The numbers of sleep associated issues related to GERD are impressive BUT in my experience they are routinely ignored or overlooked. GERD patients can present (with or WITHOUT heartburn) complaining of: drowiness, daytime fatigue, frequent nocturnal awakenings, awakening non-refreshed, snoring, and/or experiencing unpleasant feelings of legs (or arms).
I speak to the Michigan Sleep Alliance (in Kalamazoo, Michigan) on March 18, 2010. The title of the presentation is, "Insomnia-What Role Might GERD Play?"
The National Health and Wellness Survey, with 66,000 participants, found 18% of this group were diagnosed with GERD.
The participants diagnosed with GERD reported:
-they required "more medical care"
-decreased Quality-Of-Life scores
-lowered work productivity
-reduced sense of well being
-87% had "sleep issues"!.....
-48% revealed trouble staying asleep.....

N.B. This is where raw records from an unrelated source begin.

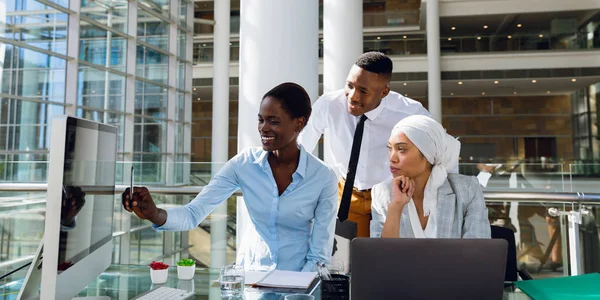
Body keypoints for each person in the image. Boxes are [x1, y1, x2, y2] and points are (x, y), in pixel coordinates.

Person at [122, 82, 338, 272]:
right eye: (261, 119)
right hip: (251, 277)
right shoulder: (244, 164)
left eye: (273, 121)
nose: (263, 128)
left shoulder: (323, 177)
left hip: (298, 280)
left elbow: (319, 255)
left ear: (298, 123)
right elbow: (193, 214)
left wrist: (297, 291)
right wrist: (154, 213)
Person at [299, 51, 432, 237]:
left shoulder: (411, 112)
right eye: (349, 85)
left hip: (392, 194)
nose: (353, 96)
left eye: (363, 91)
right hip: (348, 194)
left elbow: (440, 150)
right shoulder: (329, 105)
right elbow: (300, 148)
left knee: (388, 257)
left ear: (384, 92)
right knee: (346, 257)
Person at [370, 115, 490, 238]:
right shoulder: (381, 193)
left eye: (401, 149)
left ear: (428, 154)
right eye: (390, 148)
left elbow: (478, 250)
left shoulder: (467, 189)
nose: (392, 158)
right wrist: (395, 207)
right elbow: (381, 255)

-56% claimed difficulty initiating sleep....

I find that physicians and providers only treat GERD when associated with heartburn. Their goal of therapy is, generally, to reduce heartburn. Beyond heartburn and indigestion little is recognized or acknowledged by primary and even gastroenterology specalists.
THE EYES ONLY SEE WHAT THE MIND ALREADY KNOWS.